Spectral Test of the MIXMAX Random Number Generators

An important statistical test on the pseudo-random number generators is called the spectral test. The test is aimed at answering the question of distribution of the generated pseudo-random vectors in dimensions $d$ that are larger than the genuine dimension of a generator $N$. In particular, the default MIXMAX generators have various dimensions: $N=8,17,240$ and higher. Therefore the spectral test is important to perform in dimensions $d > 8$ for $N=8$ generator, $d> 17$ for $N=17$ and $d> 240$ for $N=240$ generator. These tests have been performed by L'Ecuyer and collaborators.
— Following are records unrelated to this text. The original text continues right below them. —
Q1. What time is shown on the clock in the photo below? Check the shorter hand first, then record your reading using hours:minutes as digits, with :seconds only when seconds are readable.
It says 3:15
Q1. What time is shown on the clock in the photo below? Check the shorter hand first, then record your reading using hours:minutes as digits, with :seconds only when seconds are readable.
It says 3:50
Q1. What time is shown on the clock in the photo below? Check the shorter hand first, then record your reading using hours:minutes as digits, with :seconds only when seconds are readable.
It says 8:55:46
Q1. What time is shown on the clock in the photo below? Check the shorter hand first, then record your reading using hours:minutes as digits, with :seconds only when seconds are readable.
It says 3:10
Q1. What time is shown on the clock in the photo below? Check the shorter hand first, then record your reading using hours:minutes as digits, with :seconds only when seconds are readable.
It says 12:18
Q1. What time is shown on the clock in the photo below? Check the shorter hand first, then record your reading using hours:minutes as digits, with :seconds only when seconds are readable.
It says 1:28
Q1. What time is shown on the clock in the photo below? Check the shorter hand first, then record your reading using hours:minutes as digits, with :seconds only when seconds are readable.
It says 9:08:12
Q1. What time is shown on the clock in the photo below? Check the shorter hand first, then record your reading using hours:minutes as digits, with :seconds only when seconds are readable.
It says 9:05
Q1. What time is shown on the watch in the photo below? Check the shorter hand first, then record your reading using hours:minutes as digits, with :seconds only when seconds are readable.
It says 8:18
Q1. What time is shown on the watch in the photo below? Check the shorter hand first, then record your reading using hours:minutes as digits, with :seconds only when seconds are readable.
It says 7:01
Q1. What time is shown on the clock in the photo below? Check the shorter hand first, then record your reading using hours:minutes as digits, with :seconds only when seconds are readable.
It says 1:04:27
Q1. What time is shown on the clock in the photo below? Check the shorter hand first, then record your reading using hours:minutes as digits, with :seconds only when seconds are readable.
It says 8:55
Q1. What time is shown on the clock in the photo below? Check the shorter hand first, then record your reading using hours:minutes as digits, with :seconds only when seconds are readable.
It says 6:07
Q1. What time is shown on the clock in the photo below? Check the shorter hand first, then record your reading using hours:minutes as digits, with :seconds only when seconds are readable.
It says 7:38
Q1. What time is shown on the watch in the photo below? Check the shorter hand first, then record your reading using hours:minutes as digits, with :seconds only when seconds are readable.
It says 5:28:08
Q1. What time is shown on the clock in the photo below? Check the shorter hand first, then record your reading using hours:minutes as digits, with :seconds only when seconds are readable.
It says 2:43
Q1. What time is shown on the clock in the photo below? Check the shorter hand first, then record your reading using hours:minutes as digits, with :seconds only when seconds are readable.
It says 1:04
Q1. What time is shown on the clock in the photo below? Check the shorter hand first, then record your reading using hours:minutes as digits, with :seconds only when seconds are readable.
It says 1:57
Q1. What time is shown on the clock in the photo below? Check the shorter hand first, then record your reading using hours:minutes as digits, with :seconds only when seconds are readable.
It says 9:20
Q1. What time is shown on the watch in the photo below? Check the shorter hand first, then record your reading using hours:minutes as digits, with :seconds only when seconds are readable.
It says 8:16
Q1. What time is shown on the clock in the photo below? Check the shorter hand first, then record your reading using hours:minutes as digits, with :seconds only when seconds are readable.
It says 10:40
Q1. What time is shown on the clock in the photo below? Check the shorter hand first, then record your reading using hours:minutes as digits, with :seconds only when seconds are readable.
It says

When $d > N$ the vectors of the generated numbers fall into the parallel hyperplanes and the distances between them can be larger than the genuine "resolution" of the MIXMAX generators, which is $ l=2^{-61}$. The aim of this article is to further study the spectral properties of the MIXMAX generators, to investigate the dependence of the spectral properties of the MIXMAX generators as a function of their internal parameters and in particular their dependence on the parameter $m$. We found that the best spectral properties are realized when $m$ is between $2^{24}$ and $2^{36}$, a range which is inclusive of the value of the $N=17$ generator. We also provide the alternative parameters for the generators, $N=8$ and $N=240$ with $m$ in this optimised range.